- [Assignment] In the loop unswitching patch message, what new test file does the ChangeLog list?

- [Supplied text]
________________
Hi Richard,

I re-designed outer loop unswitching using basic idea of 23855 patch -
hoist invariant guard if loop is empty without guard. Note that this
was added to loop unswitching pass with simple modifications - using
another loop iterator etc.

Bootstrap and regression testing did not show any new failures.
What is your opinion?

Thanks.

ChangeLog:
2015-09-30  Yuri Rumyantsev  <ysrum...@gmail.com>

* tree-ssa-loop-unswitch.c: Include "gimple-iterator.h" and
"cfghooks.h", add prototypes for introduced new functions.
(tree_ssa_unswitch_loops): Use from innermost loop iterator, move all
checks on ability of loop unswitching to tree_unswitch_single_loop;
invoke tree_unswitch_single_loop or tree_unswitch_outer_loop depending
on innermost loop check.
(tree_unswitch_single_loop): Add all required checks on ability of
loop unswitching under zero recursive level guard.
(tree_unswitch_outer_loop): New function.
(find_loop_guard): Likewise.
(empty_bb_without_guard_p): Likewise.
(used_outside_loop_p): Likewise.
(hoist_guard): Likewise.
(check_exit_phi): Likewise.

   gcc/testsuite/ChangeLog:
* gcc.dg/loop-unswitch-2.c: New test.

2015-09-16 11:26 GMT+03:00 Richard Biener <richard.guent...@gmail.com>:
> Yeah, as said, the patch wasn't fully ready and it also felt odd to do
> this hoisting in loop header copying.  Integrating it
> with LIM would be a better fit eventually.
>
> Note that we did agree to go forward with your original patch just
> making it more "generically" perform outer loop
> unswitching.  Did you explore that idea further?
>
>
>
> On Tue, Sep 15, 2015 at 6:00 PM, Yuri Rumyantsev <ysrum...@gmail.com> wrote:
>> Thanks Richard.
>>
>> I found one more issue that could not be fixed simply. In 23855 you
>> consider the following test-case:
>> void foo(int *ie, int *je, double *x)
>> {
>>   int i, j;
>>   for (j=0; j<*je; ++j)
>>     for (i=0; i<*ie; ++i)
________________
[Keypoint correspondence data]
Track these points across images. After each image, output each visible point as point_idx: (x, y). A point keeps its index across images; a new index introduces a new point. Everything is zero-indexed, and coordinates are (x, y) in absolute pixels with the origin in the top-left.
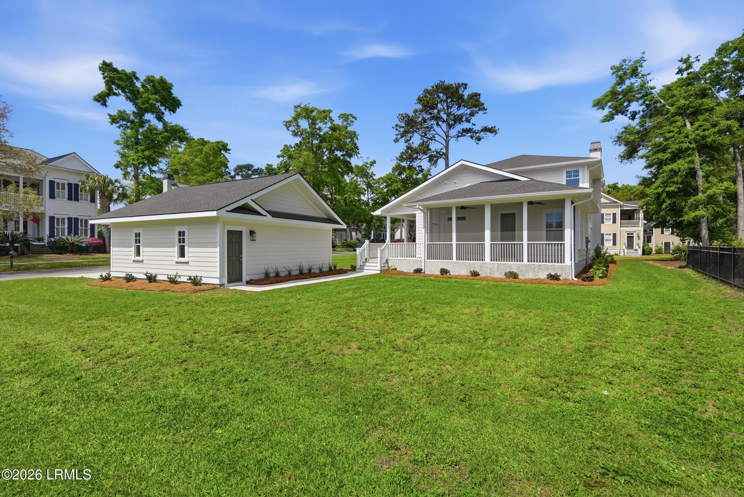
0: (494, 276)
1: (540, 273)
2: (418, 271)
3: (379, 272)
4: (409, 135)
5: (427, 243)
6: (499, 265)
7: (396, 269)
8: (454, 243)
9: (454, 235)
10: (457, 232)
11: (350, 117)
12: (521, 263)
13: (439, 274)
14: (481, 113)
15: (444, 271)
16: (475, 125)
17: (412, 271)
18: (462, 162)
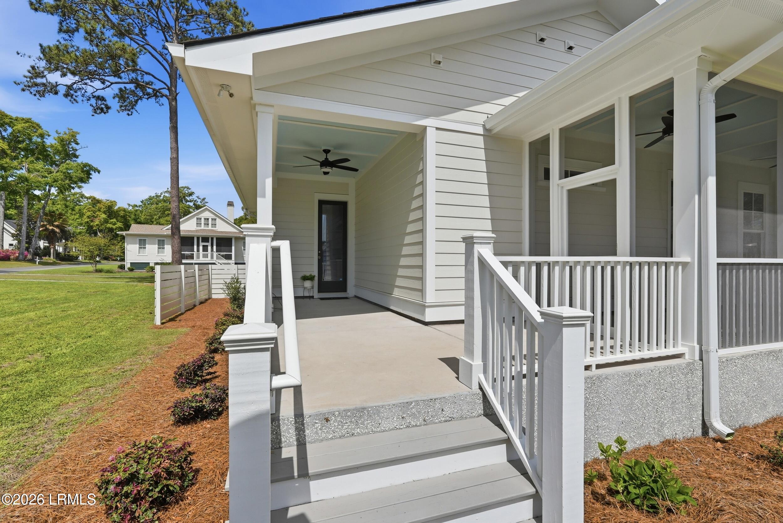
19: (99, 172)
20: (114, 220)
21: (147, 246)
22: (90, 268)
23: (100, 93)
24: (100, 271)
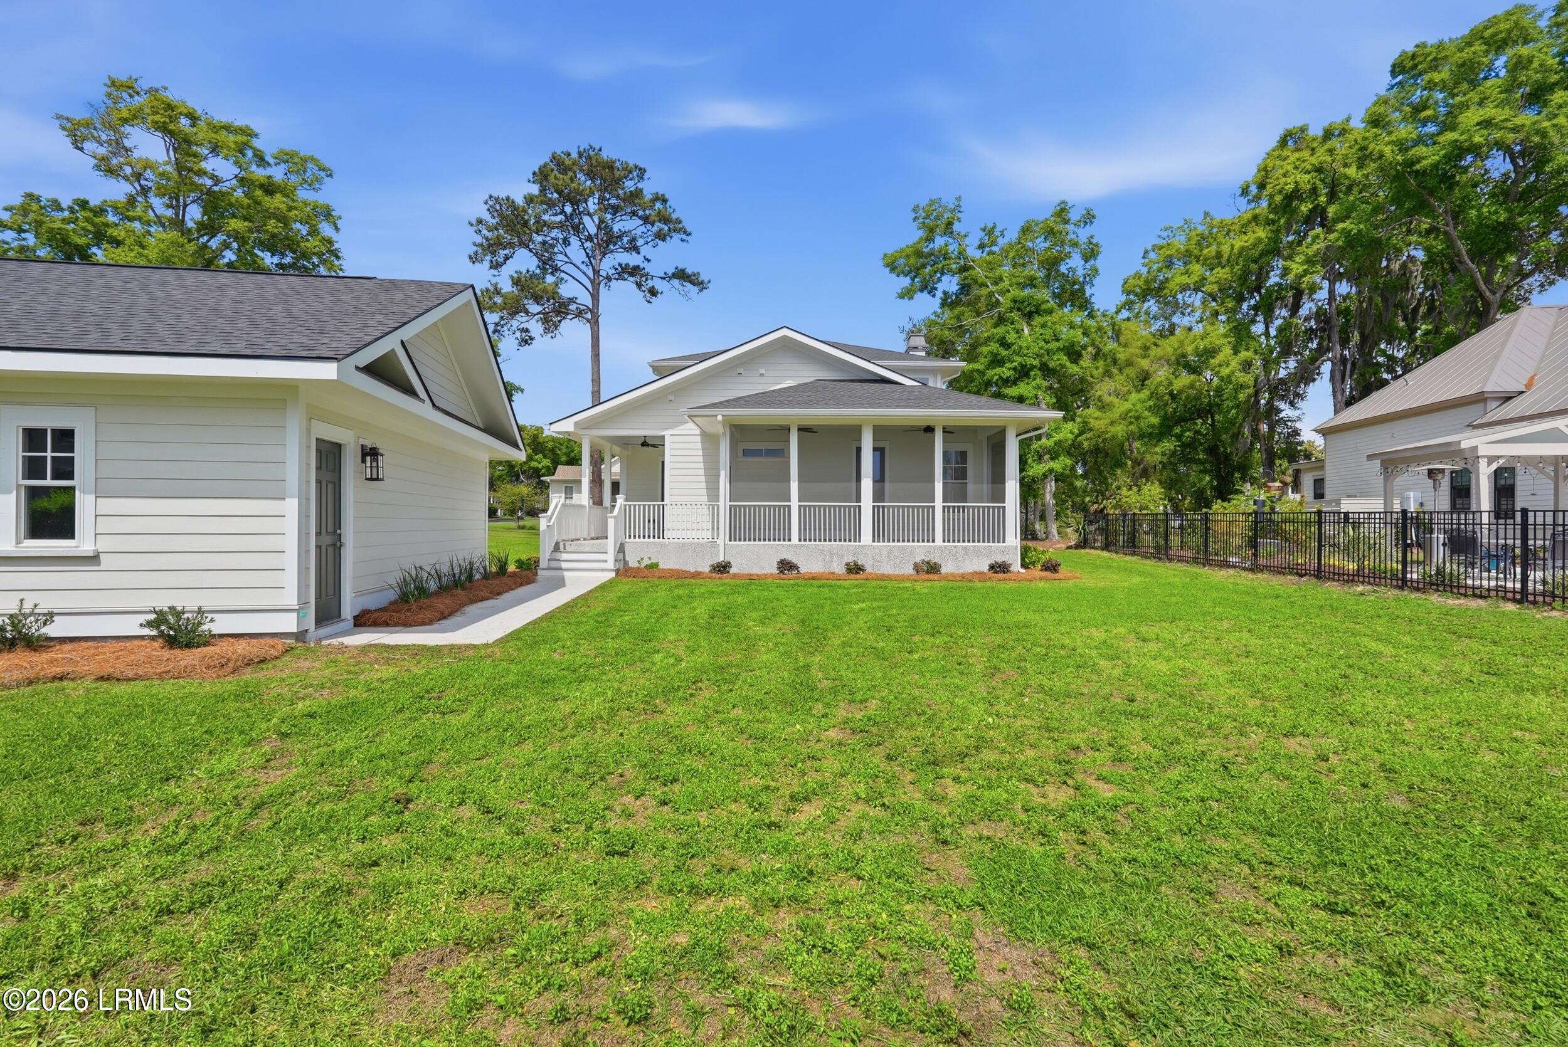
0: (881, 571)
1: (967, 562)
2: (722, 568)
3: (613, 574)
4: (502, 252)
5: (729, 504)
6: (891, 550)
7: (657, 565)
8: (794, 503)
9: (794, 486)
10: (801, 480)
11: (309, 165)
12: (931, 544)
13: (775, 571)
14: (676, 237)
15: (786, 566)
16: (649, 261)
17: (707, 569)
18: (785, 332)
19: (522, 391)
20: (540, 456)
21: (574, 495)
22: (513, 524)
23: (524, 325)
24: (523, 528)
________________
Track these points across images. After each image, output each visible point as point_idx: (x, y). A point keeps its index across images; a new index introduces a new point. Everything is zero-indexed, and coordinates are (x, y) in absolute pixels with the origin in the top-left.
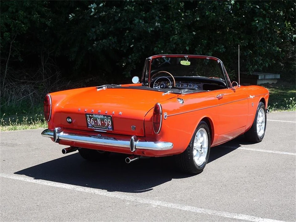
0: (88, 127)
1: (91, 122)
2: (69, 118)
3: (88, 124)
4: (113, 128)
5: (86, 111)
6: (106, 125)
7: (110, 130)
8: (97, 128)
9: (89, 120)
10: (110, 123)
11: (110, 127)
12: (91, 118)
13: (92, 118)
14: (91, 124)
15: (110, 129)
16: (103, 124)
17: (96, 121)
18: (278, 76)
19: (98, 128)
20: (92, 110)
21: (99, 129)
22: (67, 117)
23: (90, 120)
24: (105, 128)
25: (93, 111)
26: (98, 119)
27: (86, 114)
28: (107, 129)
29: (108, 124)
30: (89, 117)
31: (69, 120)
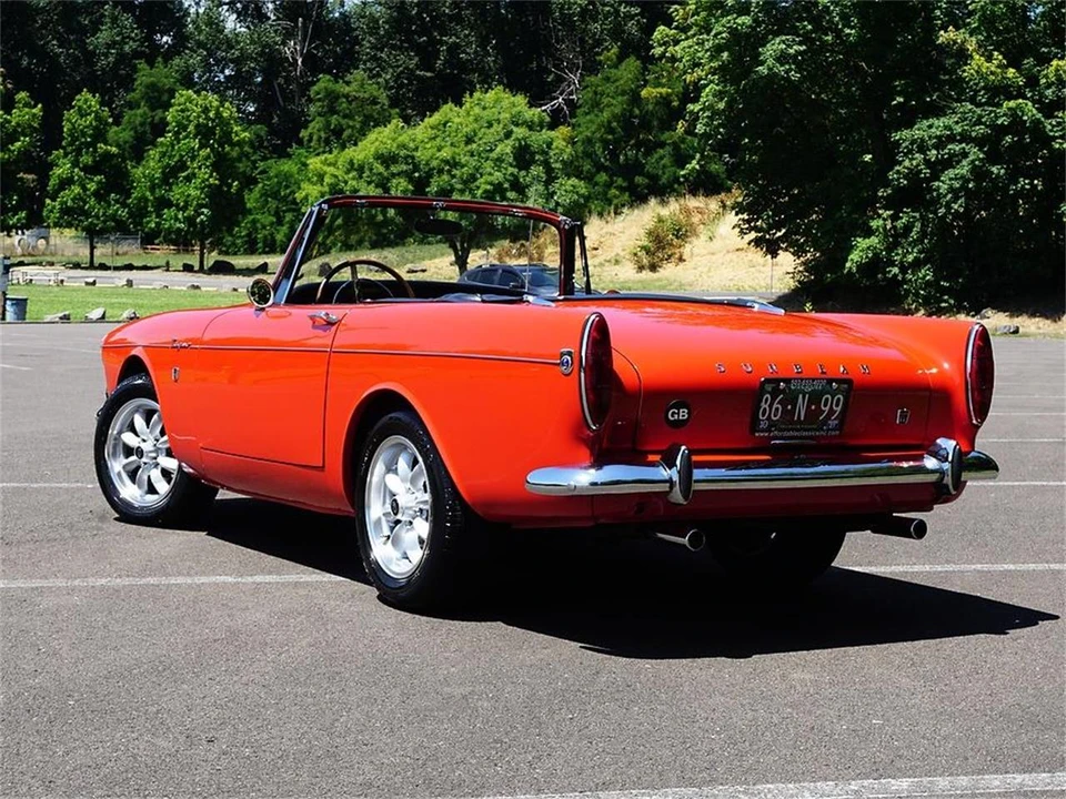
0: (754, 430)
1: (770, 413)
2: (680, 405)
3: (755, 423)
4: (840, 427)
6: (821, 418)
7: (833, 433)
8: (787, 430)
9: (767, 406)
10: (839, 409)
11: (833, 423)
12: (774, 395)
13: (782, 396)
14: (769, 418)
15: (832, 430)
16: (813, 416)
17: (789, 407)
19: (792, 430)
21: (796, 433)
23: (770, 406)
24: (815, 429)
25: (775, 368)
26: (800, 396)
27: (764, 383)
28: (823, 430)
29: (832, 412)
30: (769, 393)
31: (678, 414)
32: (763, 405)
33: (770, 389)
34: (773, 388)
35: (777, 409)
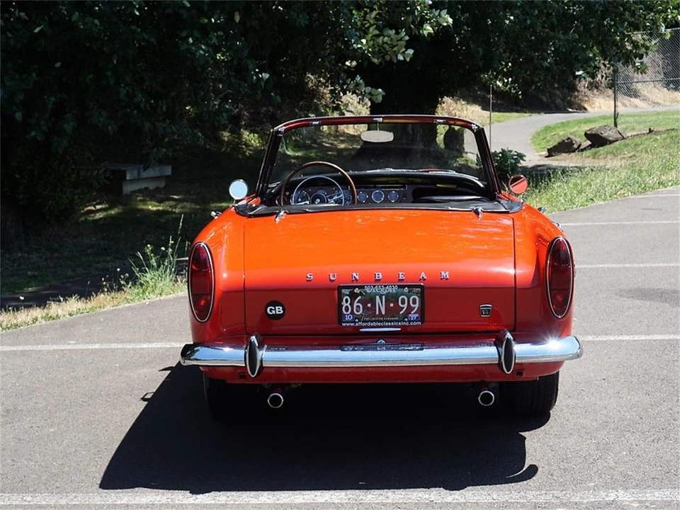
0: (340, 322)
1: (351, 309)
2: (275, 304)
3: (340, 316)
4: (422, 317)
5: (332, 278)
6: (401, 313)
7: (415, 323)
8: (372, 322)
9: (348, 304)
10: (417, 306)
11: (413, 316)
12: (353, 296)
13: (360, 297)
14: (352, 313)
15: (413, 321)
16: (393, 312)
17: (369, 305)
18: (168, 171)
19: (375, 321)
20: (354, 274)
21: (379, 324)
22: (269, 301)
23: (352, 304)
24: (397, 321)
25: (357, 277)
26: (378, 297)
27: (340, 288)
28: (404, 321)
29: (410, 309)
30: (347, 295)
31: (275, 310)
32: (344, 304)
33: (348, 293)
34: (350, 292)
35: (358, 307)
________________
- [Response] gcc.dg/loop-unswitch-2.c